Monday, Jun. 21, 1948
Moving Time in Portland
Like a good housekeeper, the rich and respected Portland Oregonian went over its yellowed files with a vacuum cleaner. Then, last week, the "Old Lady of Alder Street" moved lock, stock & files into a fancy new $4 million plant, neither missing an edition nor spilling a case of type. It wanted no dust in its new air-conditioned house, which is faced with an acre of sea-green glass and equipped to turn out big-scale newspapers, radio and television shows all at once.
Before they left the old building, sentimental staffers unscrewed its monogrammed brass doorknobs, to take home as paperweights. The management didn't mind; it had cannily sold the place for nearly $200,000 more than it cost in 1892.
The morning Oregonian, which has stepped out well ahead of its only rival, the afternoon Oregon Journal, also beat it by three weeks in getting into a new home. Furthermore, the Oregon floods had taken some of the joy out of moving for Philip Ludwell Jackson, the Journal's 54-year-old editor & publisher. The three-block-long waterfront building, built as a public market, was ringed with sandbags to bar the flooded Willamette River from the door. A battery of pumps sucked away to keep the basements dry in this other $4 million plant.
The Journal's new decor crackles with color: the presses, painted royal blue, are set among salmon-pink pillars, and the dining room is done in an appetizing peach. The roof will be a landing field for the newsroom's new helicopter. The twin towers, laced with 30,000 feet of neon tubing, will house a clock and the four big Journal bells that have ding-donged every quarter-hour since 1913.
Look-Alikes. The timing of the moves was symbolic of the kind of business-office journalism that has come to Portland.
Though the Oregonian is Republican and the Journal Democratic, the difference is one of label rather than nature. Except for other superficial differences between its competent but unexciting dailies, the city might as well be a one-newspaper town.

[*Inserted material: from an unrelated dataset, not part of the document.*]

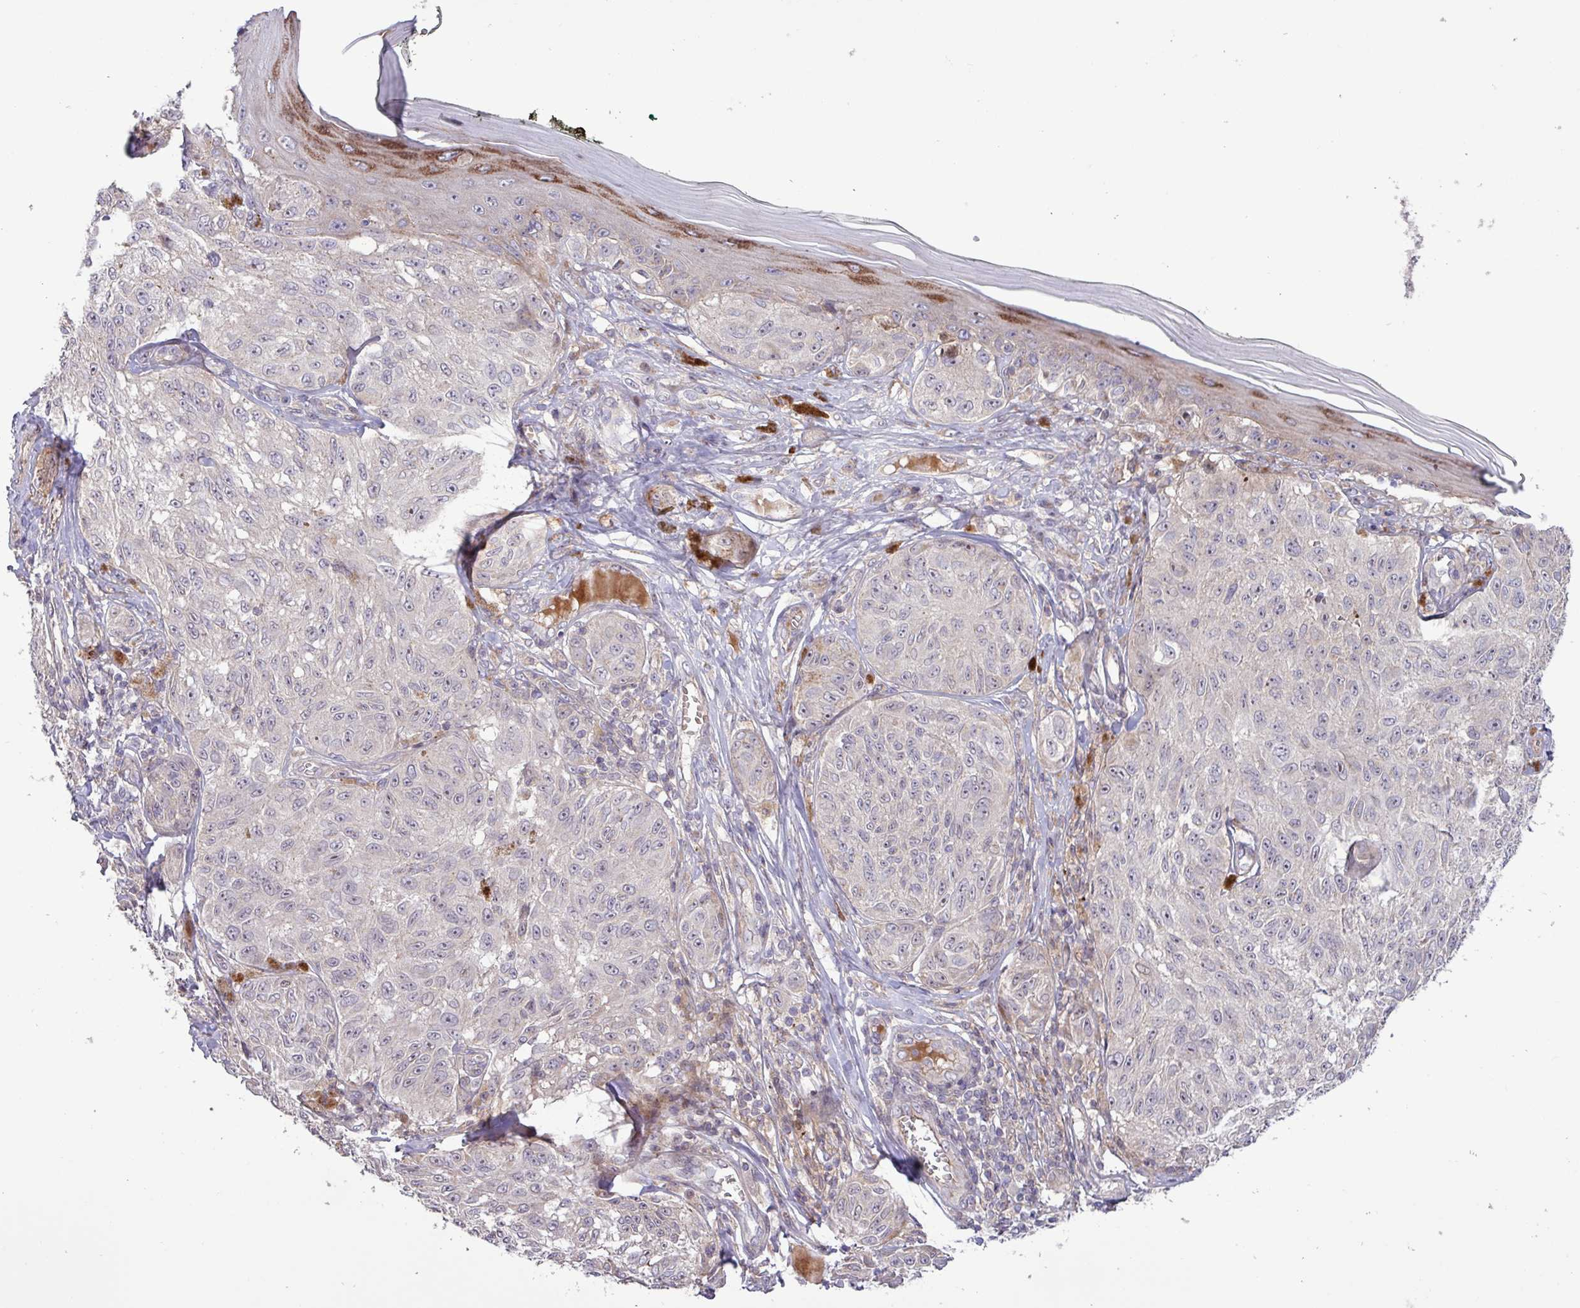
{"staining": {"intensity": "negative", "quantity": "none", "location": "none"}, "tissue": "melanoma", "cell_type": "Tumor cells", "image_type": "cancer", "snomed": [{"axis": "morphology", "description": "Malignant melanoma, NOS"}, {"axis": "topography", "description": "Skin"}], "caption": "This is an immunohistochemistry (IHC) micrograph of melanoma. There is no staining in tumor cells.", "gene": "TNFSF12", "patient": {"sex": "male", "age": 68}}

In the old days of personal western journalism, Portland's papers entertained the customers by bullying each other in print. Now they find it good business to live in peace. In news and picture coverage, in columns and comics, they are closely matched; they regard crusading as unrefined. But they do a good job of printing plenty of straight, uncolored news. To staffers, the similarity between the papers is sometimes discouraging. Typical of their latter-day chumminess was the Journal's recent decision to change its page size to conform to the Oregonian's; in case of disaster (or a strike) one can now print on the other's presses.
Since Editor Palmer ("Ep") Hoyt left for the Denver Post (TIME, Feb. 18, 1946), the Oregonian has had no oldfashioned, hard-hitting chief. It is run by Michael Frey, who is up from the business office. Editorially it emits only peevish echoes of its oldtime thunder. Last week, when the President came to town, flowing-tied Ben Hur Lampman, a fixture on the Oregonian's GOPartial editorial page for 29 years, greeted him: "We trust Harry Truman will understand why Missourians are in good standing with us--as Missourians. And the same goes for mules . .."

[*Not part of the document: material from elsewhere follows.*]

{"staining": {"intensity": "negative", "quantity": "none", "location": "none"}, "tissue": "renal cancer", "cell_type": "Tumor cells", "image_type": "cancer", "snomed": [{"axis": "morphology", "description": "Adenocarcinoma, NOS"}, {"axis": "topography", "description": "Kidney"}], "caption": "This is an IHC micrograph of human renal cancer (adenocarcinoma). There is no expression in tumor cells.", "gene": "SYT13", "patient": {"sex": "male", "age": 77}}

Street Fighters. Both papers have doubled their circulation since war workers began pouring into town in 1940. But on the country roadsides, the yellow & green mailboxes of the Oregonian (circ. 280,036 Sunday, 223,655 daily) still outnumber the blue & orange boxes of the Journal (217,808 Sunday, 201,421 daily). By straining to beat each other to the street, they have spaced their editions so that each is, in effect, a 24-hour paper.
For years, the Journal was a matriarchy run by wise and wiry Mrs. Maria Jackson, 84, the founder's widow, and son Phil. Lately Mrs. Jackson has spent most of her time helping run a veterans' club. Since her gay and handsome grandson, Sam II, died in a Journal helicopter crash last winter, Oregonians have wondered who might move up when Phil steps down. Last week Publisher Phil Jackson answered: nobody. Sam's death, he said, "was the end of the dynasty, if you want to call it that. When I'm through, the paper would go to a trust, and, I imagine, be sold to the employees."